Monday, Jun. 22, 1970
Private Masterpiece
Hedda Gabler has become for actresses what Hamlet has always been for actors. If Hamlet is the classic male neurotic--the man who cannot act--Hedda is the classic female neurotic--the woman who cannot feel. With both roles, the performer does not so much assume a part as submit an interpretation of a fascinating set of symptoms.
That is what Irene Worth is doing, superbly, at this year's Stratford Festival of Canada. At 54, she is as overage for Hedda (Ibsen envisaged her as 29) as a man in his 40s would be for Hamlet. Furthermore, she gives a middle-class Norwegian housewife the unmistakably U manner of an Old Vic grand dame. Thus Stratford audiences may not be exactly getting Ibsen, but they are being treated to one of the best impersonations ever of modern woman in crisis.
Stage Villain. Miss Worth starts with what Ibsen gave her. Eighty years ago, Hedda was a melodramatic innovation; upon her arrival, frigid woman replaced lecherous man as a favorite stage villain. The new fate-worse-than-death, as many playwrights soon realized, was man's castration by this New Woman. Hedda is the sort of female who pushes drinks on a reformed drunkard and burns the only copies of other people's manuscripts. She is, in short, a bitch. Miss Worth knows it, and she takes it from there.
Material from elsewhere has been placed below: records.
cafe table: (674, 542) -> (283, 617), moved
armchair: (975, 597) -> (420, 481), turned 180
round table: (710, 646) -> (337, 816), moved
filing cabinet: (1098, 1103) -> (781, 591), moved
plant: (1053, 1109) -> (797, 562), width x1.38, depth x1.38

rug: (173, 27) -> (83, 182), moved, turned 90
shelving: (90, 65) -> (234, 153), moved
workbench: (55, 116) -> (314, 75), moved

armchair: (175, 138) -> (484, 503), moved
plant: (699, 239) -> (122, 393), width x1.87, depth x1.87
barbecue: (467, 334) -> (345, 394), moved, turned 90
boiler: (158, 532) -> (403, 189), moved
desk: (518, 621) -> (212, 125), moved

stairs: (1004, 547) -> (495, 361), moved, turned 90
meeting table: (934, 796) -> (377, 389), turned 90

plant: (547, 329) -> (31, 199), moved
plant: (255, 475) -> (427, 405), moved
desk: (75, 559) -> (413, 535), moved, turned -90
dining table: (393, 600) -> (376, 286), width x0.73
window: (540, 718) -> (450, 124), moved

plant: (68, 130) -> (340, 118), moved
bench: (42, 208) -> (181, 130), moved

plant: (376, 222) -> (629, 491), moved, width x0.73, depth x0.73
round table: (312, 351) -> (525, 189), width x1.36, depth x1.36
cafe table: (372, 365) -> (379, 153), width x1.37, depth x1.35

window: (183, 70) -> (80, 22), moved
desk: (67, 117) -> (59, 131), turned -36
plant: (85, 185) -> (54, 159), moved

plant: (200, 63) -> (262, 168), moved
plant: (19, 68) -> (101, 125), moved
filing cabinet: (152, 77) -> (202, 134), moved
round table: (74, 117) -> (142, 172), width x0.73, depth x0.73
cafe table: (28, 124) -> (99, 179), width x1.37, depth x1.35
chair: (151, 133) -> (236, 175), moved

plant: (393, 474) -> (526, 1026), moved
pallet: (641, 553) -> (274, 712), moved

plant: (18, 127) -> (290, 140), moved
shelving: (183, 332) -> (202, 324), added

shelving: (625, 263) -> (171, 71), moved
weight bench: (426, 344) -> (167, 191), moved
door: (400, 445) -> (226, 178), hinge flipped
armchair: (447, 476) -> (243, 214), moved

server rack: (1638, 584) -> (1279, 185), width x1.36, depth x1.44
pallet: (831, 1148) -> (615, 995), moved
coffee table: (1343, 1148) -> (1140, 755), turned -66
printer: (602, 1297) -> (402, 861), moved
She walks the arena stage in twisting little circles, like a caged animal. Not a really wild animal, but a poorly domesticated one--petulant rather than fierce, caught in a thicket of heavy-legged furniture. At one moment of electric outrage, she turns her back to the audience, raises clenched fists to heaven like Antigone, then slowly lowers them to her neck, like just another housewife with just another nagging backache. In this magnificent little cycle of rebellion and surrender, Miss Worth defines her theme: trapped impotence.
Beyond the simple wickedness of war between the sexes, Miss Worth offers the far more terrifying predicament of a woman at war with herself. Her Hedda has replaced duty to others with the new, disguised puritanism of self-fulfillment: duty to oneself. She wants to do her own thing, if only she knew what it was. Push her bumbling academic husband into politics? Take on a new lover? Or pull back onto her puppet strings the old lover she never quite had the courage to claim? It is a compassionately balanced mood-portrait of modern woman: boredom at the level of panic, a yawn that comes out a scream. And it is a private masterpiece of Hedda, at least as much Worth as Ibsen.
It does not really matter that Ibsen's well-made play seems less so today or that his men appear flattened even before his women get to them. Miss Worth survives the limitations of her script, which makes her a good actress, and her own limitations as well, which may make her a great actress. Her final achievement is persuading the audience to think of Hedda Gabler not only as modern woman but as modern human being--that disordered creature of either sex whose tragedy is to need love all the more for not being able to offer it.